*** The data
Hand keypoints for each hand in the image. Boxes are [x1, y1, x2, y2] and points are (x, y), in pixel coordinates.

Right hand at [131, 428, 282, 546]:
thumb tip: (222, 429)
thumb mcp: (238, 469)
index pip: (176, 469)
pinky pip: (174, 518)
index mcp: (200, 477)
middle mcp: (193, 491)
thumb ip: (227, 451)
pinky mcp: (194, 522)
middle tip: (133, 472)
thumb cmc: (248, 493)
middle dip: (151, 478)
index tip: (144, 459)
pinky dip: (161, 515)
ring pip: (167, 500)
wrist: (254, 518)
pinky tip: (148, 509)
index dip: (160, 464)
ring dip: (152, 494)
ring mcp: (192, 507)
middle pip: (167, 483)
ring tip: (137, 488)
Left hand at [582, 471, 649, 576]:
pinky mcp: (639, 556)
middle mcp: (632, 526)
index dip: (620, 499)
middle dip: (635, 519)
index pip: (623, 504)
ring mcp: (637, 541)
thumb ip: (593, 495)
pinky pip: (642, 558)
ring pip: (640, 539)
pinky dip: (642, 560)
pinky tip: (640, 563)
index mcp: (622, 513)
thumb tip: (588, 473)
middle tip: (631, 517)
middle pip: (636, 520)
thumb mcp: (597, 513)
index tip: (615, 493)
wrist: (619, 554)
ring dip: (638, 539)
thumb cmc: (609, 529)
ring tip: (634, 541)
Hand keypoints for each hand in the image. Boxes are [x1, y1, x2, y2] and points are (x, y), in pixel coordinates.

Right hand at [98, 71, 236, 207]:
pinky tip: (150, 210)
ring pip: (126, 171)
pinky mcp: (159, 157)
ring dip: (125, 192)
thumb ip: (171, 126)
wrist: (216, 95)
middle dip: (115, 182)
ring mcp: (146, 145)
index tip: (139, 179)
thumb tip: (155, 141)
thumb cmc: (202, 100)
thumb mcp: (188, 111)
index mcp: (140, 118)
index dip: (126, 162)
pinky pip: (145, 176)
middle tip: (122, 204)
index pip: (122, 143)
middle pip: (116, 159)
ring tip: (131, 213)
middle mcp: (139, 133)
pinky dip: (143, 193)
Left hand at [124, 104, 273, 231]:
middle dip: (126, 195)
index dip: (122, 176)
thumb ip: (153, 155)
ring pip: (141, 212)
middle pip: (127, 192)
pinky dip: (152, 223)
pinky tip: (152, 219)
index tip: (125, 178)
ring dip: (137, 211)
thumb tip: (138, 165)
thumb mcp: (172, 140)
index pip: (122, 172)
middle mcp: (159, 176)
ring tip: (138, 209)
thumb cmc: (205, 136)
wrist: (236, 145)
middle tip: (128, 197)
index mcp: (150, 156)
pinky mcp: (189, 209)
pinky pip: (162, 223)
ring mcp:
******
What you will do
Could you reproduce exactly the lines of the entries above, from the one with "index dip: (160, 464)" through the one with "pinky mcp: (159, 157)", and nothing else?

Task result
index dip: (160, 464)
ring dip: (152, 494)
ring mcp: (192, 507)
middle pip: (167, 483)
ring tip: (137, 488)
Left hand at [582, 471, 649, 576]:
pinky mcp: (639, 556)
middle mcp: (632, 526)
index dip: (620, 499)
middle dip: (635, 519)
index pip: (623, 504)
ring mcp: (637, 541)
thumb ip: (593, 495)
pinky pip: (642, 558)
ring pip: (640, 539)
pinky dip: (642, 560)
pinky tip: (640, 563)
index mcp: (622, 513)
thumb tip: (588, 473)
middle tip: (631, 517)
middle pip: (636, 520)
thumb mcp: (597, 513)
index tip: (615, 493)
wrist: (619, 554)
ring dip: (638, 539)
thumb cmc: (609, 529)
ring tip: (634, 541)
Hand keypoints for each hand in the image. Boxes are [x1, y1, x2, y2] and points are (x, y), in pixel coordinates.

Right hand at [98, 71, 236, 207]:
pinky tip: (150, 210)
ring pip: (126, 171)
pinky mcp: (159, 157)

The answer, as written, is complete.